A home away from home
One of the bigger parts of the cultural immersion program with my university and CIEE is living with a family in France. Yes, living with a host family from France! While this had me excited, I was equally nervous as I didn’t know how to communicate all my ideas in French and of course there was an added pressure of knowing that I must live with these people for the next 3 months.
I remember feeling very scared at first when it came time to move in with my host family. I was assigned an older couple and they lived in suburbs of Saint-Gregoire. We had written emails sharing some basic information but getting to see them in person was still a big step for me because I was not aware of what can be considered polite vs. impolite in France. However, once I met them and spoke to them, they seemed like some of the most understanding people I had ever met. They tried their best to understand my needs, my likes and dislikes when it came to food, and they communicated their expectations (which seemed to be just common human decency related).

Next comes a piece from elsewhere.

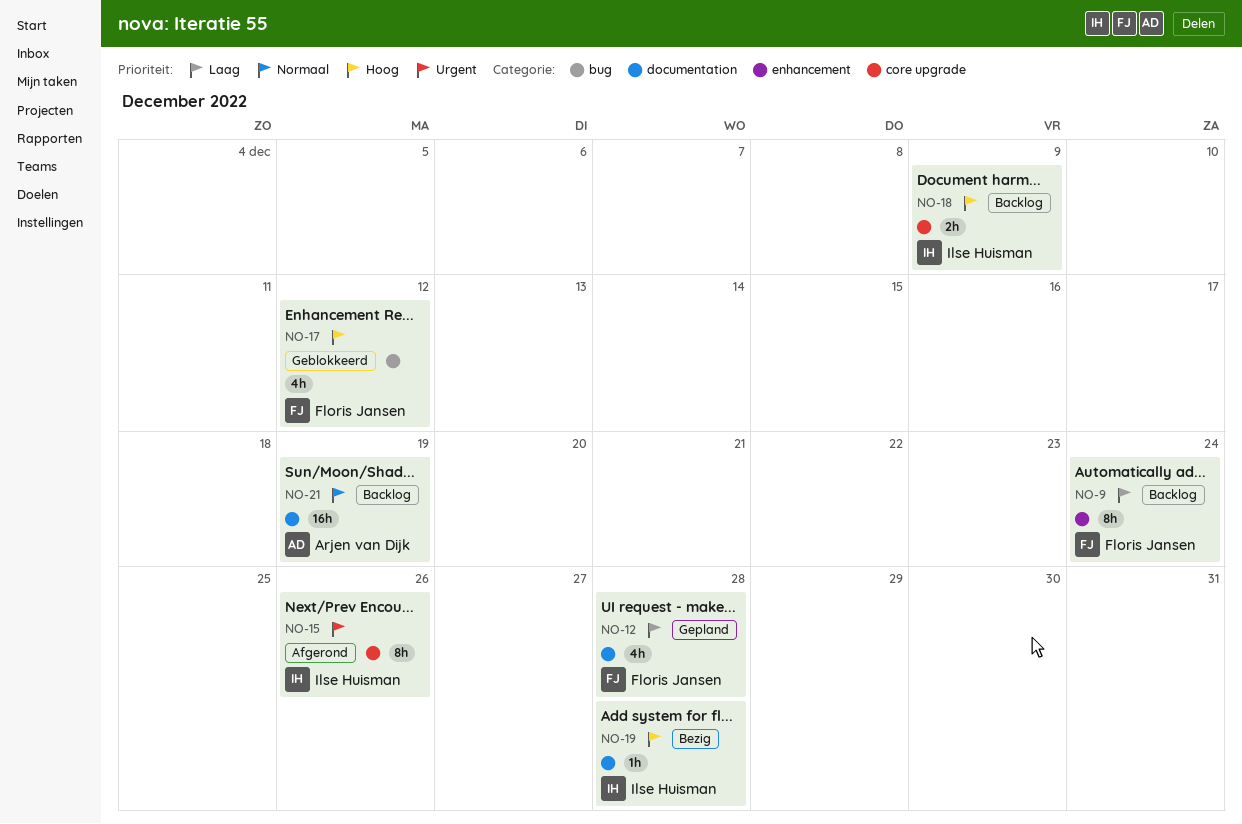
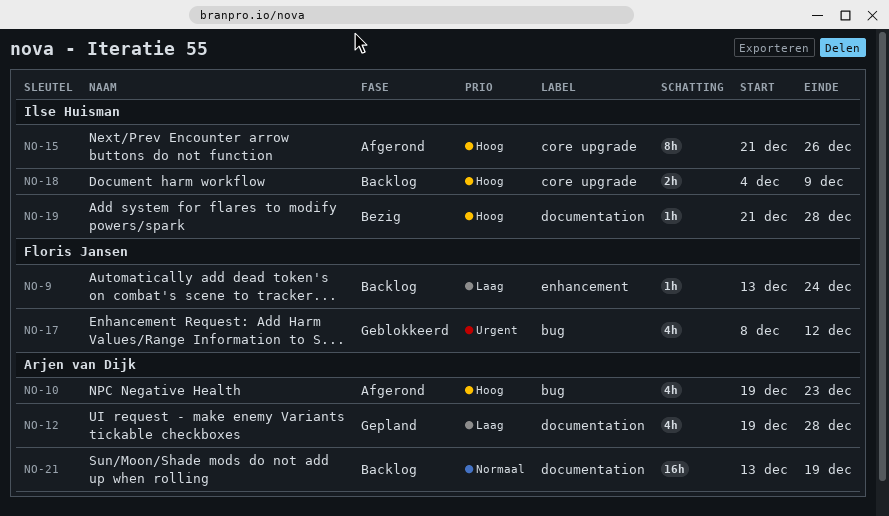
NO-9, estimate: 8h -> 1h
NO-10: none -> present
NO-12, owner: Floris Jansen -> Arjen van Dijk
NO-15, priority: Urgent -> Hoog
NO-17, priority: Hoog -> Urgent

The first few days were a little strange as I was still getting used to the environment of the house and was still getting to know my hosts. But soon after it became very easy to communicate with them, every time I had trouble understanding a word or two, they described it to me or showed the object to me and usually I knew what they were speaking off. I did the same when I couldn’t find a certain word. Before I knew it, it seemed like we were a family, we had conversations related to a plethora of topics during dinner and I tried to get more involved in the household by asking for mini-tasks I can do (like cleaning the table after dinner).
Throughout my time in France, I felt like I was at my grandparents’ house. I felt loved and supported, each time we had an excursion my host mom would pack me so much food that her and my host dad spent time making for me, it felt like my own grandma was there. I also fell sick a few times during my stay, but my host dad made me some soup and he brought bread with my favorite cheese and a mini dessert (yoghurt or sorbet but homemade). My host sister (she is 33) helped me bake a cake once too and this was super nice of her as I was trying out a new recipe and it was an experiment. The cake turned out great.
Having a place to go back to at the end of each day and knowing that I have people caring for me with their hearts felt nice to say the least. Knowing that I can go home without having to worry about my laundry, my bills, my work, or worrying about making food once I am back proved to be beneficial. To a large degree, it helped relieve stress and made transitioning to France that much easier. I feel sad because I must leave these people soon, but I am sure that I will visit them again in the future because I have a family (my host family) in France now!
One final thought: When you are with your host family, try your best to go out or go exploring with them, a few months pass by much quicker than we may imagine them too, try your best to make the best of them!